Autrement dit, leur impératif constant est de dégager suffisamment de valeur pour assurer leur avenir. Une société dont les salariés seraient tous d'excellents contributeurs passant 100% de leur temp à produire des logiciels distribués gratuitement ne serait pas viable.

On a parlé plus haut des différentes types de prestations payantes proposées par les sociétés de service en logiciel libre pour se garantir des revenus. Il va sans dire que ces prestations devront être produites par les salariés, qui vont se trouver confronter à des exigences de délais, des attentes des clients, des impératifs de production, etc.

Le modèle d'organisation du travail du monde opensource ne consiste pas à transformer le travail en loisir.

Il faut donc bien voir que le modèle d'organisation du travail du monde opensource ne consiste pas à remplacer le negotium par l'otium de façon idyllique (transformer le travail en loisir en quelque sorte), mais bien à articuler les deux d'une façon intelligente et efficace.

Cette articulation n'est jamais simple, et peut aboutir à des situations paradoxales : on va aider gratuitement un inconnu vivant de l'autre côté de la planète et on facture une aide similaire à ses clients dans le cadre d'une prestation de support, on produit gratuitement telle nouvelle fonctionnalité, mais on fait payer telle autre. Et il n'y a pas de solution pré-établie pour les gérer.

Mais le résultat est bien un ré-équilibrage entre negotium et otium, ré-équilibrage qui s'avère vertueux aussi bien pour les employés que pour la société.

Conclusion

Les caractéristiques de l'industrie logicielle (dont certaines ont été soulignées au début de ce texte) expliquent qu'un modèle d'économie contributive y ait trouvé sa place.

Mais cela ne prouve pas qu'il soit impossible de l'appliquer dans d'autres domaines.

On insiste souvent sur les aspects techniques qui ont rendu possible le développement opensource (facilité d'échange et de distribution du code informatique, large disponibilité de l'outil de travail, existence d'un cadre légal avec les licences opensources, etc.).

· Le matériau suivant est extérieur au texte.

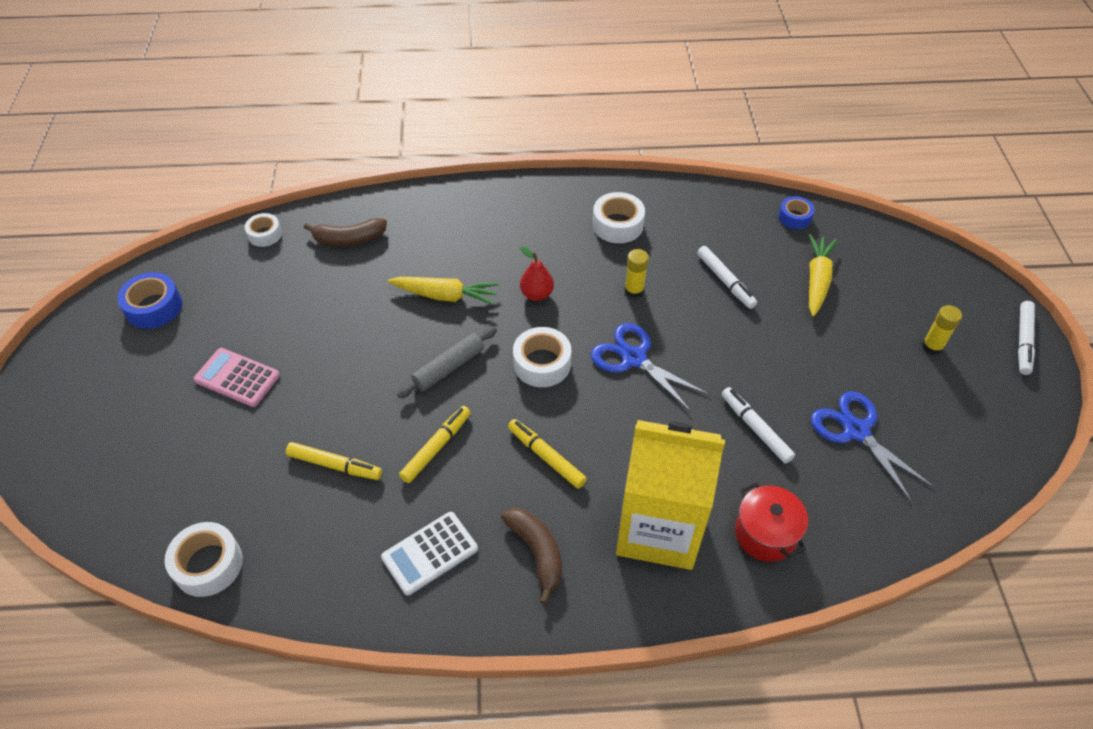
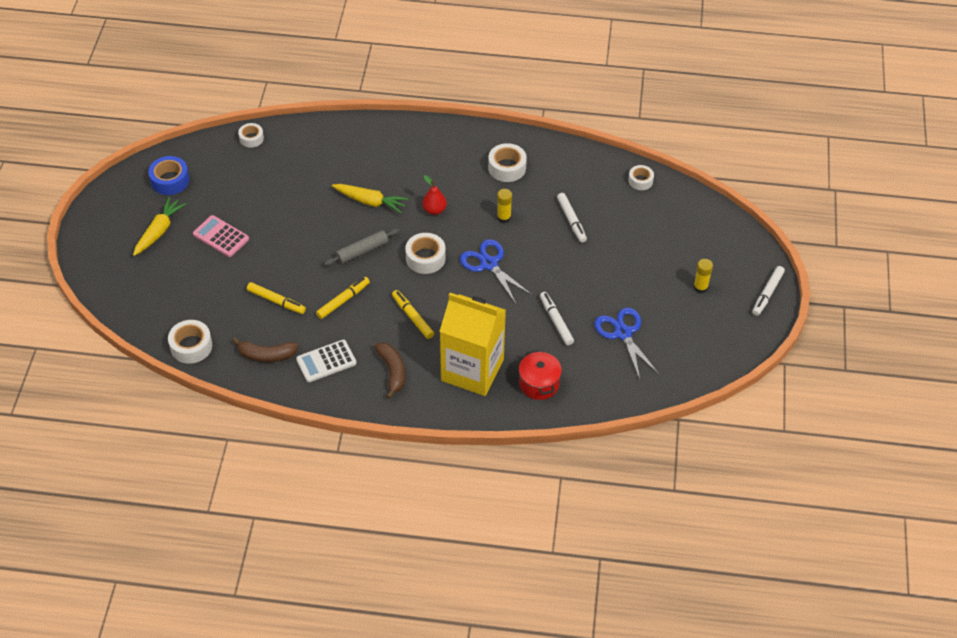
camera: 10 degrees right, 0 degrees up
brown banana [304,218,387,246] -> brown banana moved to [232,337,299,362]
blue tape [778,196,815,229] -> white tape [628,165,654,190]
yellow carrot [809,234,837,317] -> yellow carrot moved to [133,197,186,256]

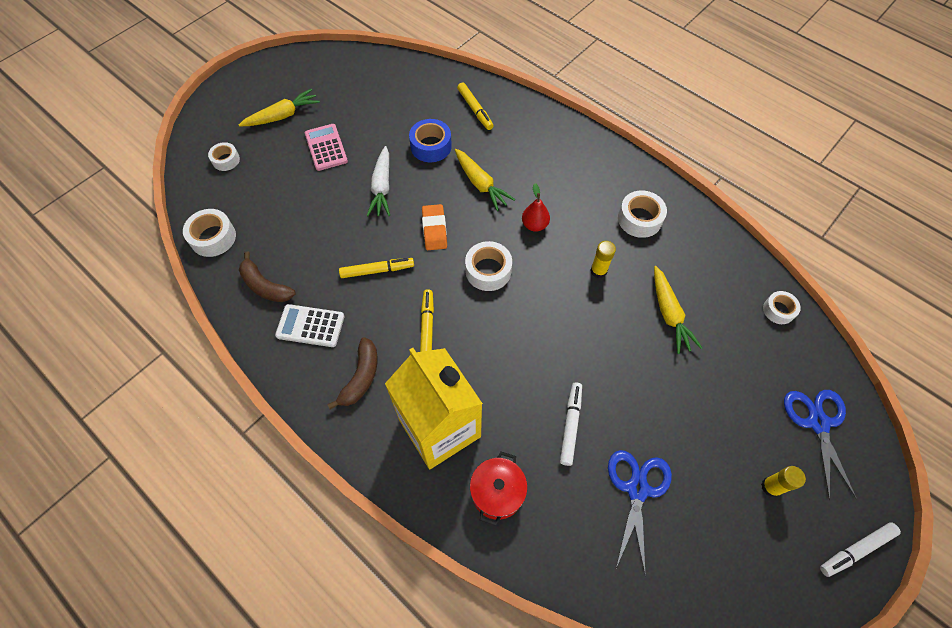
camera: 35 degrees right, 10 degrees up
blue tape [148,156,190,195] -> blue tape moved to [409,119,452,162]
white tape [238,123,264,148] -> white tape moved to [208,142,240,171]
yellow marker [247,282,306,314] -> yellow marker moved to [457,82,494,130]
grey rolling pin [324,228,400,266] -> orange eraser [422,204,447,250]
blue scissors [460,239,532,304] -> blue scissors moved to [784,390,857,500]
white marker [557,193,587,243] -> yellow carrot [654,266,702,354]
none -> white carrot [367,146,390,216]

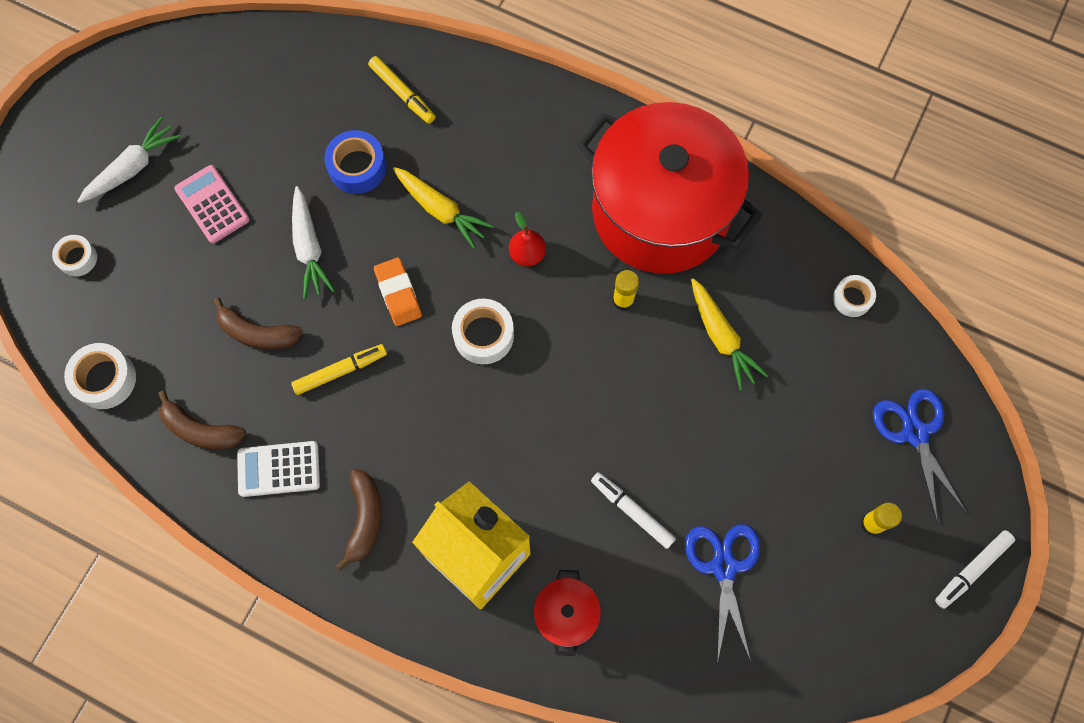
camera: 15 degrees left, 10 degrees up
yellow carrot [239,89,320,126] -> white carrot [77,117,181,203]
yellow marker [420,289,434,352] -> none
white marker [560,383,582,466] -> white marker turned 45 degrees counterclockwise [591,472,676,549]
white tape [618,190,667,238] -> red pot [577,102,762,274]
none -> brown banana [213,298,303,350]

Ces avantages sont indéniables, mais il me semble que la clé du succès réside bien plus dans le ré-équilibrage entre negotium et otium tel qu'il a été décrit ici.

Seuls 16% des salariés Français recommanderaient les produits de leur société.

Selon une étude du cabinet Forrester Research, seulement 16% des salariés Français recommanderaient les produits de leur société. Ce chiffre est terrible, il est symptomatique du déséquilibre otium/negotium, il prouve l'énorme échec du monde du travail actuel, et il devrait susciter une vive inquiétude chez les dirigeants. Comment envisager que le travail puisse être correctement fait dans une telle situation ?

Alors que dans une communauté opensource, 100% des membres recommanderaient leur logiciel (à priori, sinon ils ne resteraient pas dans cette communauté). Du fait de la démarche de soin dans laquelle il s'inscrit et du fait du statut de majeur qu'on lui reconnaît, il y a une adhésion naturelle du développeur pour son logiciel.

Non seulement ce chiffre de 16% semble particulièrement dangereux pour la pérennité du système traditionnel (ce qui devrait inciter à faire évoluer ce système), mais il n'y a pas de raison (technique) pour qu'on ne sache pas améliorer ce pourcentage dans les autres secteurs économiques que le logiciel libre.